Page images and extracted text
☆ ☆ ☆ ☆

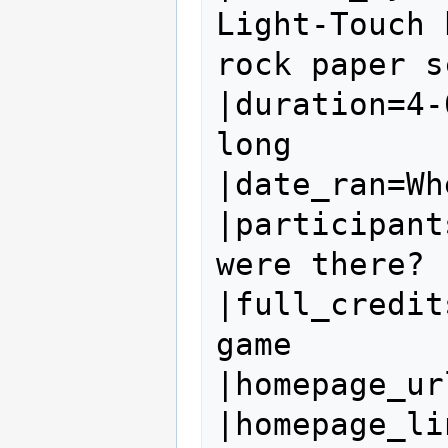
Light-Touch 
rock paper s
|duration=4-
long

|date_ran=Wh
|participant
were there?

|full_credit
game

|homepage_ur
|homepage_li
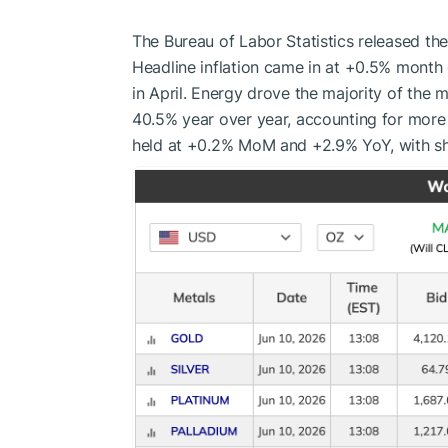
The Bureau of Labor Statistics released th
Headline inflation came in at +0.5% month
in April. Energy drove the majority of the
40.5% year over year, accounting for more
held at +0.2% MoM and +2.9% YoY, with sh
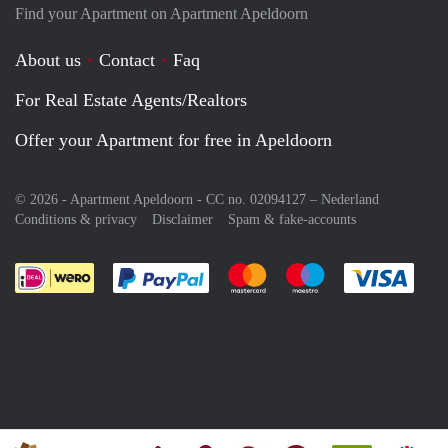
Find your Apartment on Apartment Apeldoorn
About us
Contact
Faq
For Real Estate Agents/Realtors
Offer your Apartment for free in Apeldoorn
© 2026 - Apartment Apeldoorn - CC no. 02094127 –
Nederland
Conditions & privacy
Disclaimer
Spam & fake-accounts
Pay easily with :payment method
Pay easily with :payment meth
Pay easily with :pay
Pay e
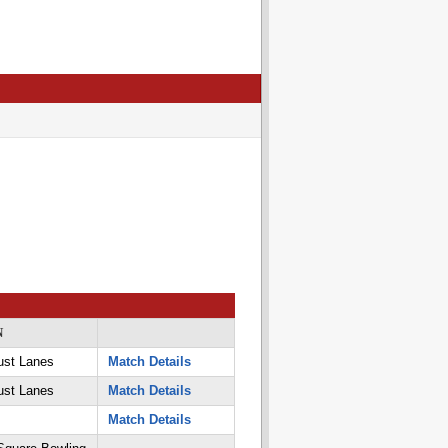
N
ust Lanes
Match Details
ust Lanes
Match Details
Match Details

☆ ☆ ☆ ☆

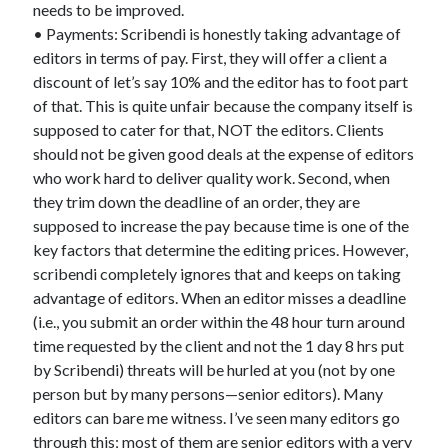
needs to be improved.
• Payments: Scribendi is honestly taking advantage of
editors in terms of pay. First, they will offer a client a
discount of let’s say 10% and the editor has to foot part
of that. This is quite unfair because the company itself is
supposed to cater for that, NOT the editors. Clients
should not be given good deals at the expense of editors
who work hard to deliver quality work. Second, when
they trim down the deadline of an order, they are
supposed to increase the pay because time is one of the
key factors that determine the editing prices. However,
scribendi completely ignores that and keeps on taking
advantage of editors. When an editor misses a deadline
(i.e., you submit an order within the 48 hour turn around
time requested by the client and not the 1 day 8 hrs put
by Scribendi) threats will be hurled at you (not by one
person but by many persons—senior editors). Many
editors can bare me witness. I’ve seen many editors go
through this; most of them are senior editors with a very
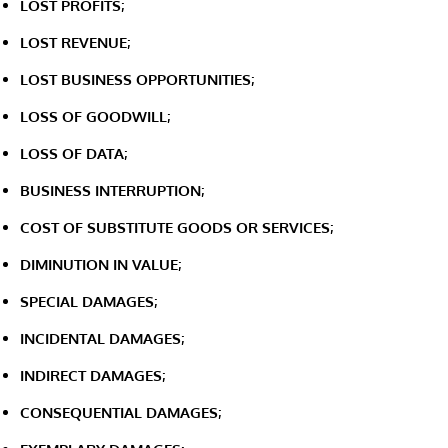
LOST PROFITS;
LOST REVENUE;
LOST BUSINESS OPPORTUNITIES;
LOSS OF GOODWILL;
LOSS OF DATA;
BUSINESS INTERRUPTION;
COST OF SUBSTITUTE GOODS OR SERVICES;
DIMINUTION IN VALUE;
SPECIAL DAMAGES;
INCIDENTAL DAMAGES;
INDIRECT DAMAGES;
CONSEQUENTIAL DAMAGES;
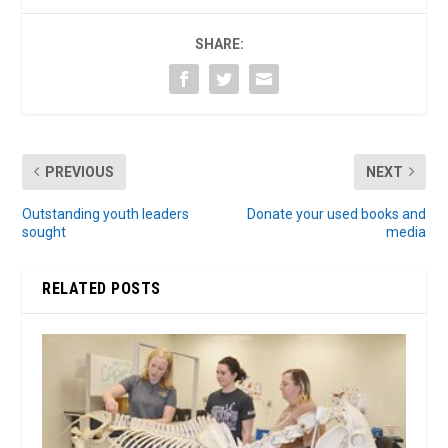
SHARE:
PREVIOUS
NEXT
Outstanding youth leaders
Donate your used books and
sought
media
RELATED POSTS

☆ ☆ ☆ ☆

Reproduce only the part of the listing that opens with the line containing "LOST PROFITS;" and closes with the line containing "RELATED POSTS", swapping every "DAMAGES" for "LOSSES" and keeping all else the same. Leave the pictures out.

LOST PROFITS;
LOST REVENUE;
LOST BUSINESS OPPORTUNITIES;
LOSS OF GOODWILL;
LOSS OF DATA;
BUSINESS INTERRUPTION;
COST OF SUBSTITUTE GOODS OR SERVICES;
DIMINUTION IN VALUE;
SPECIAL LOSSES;
INCIDENTAL LOSSES;
INDIRECT LOSSES;
CONSEQUENTIAL LOSSES;
SHARE:
PREVIOUS
NEXT
Outstanding youth leaders
Donate your used books and
sought
media
RELATED POSTS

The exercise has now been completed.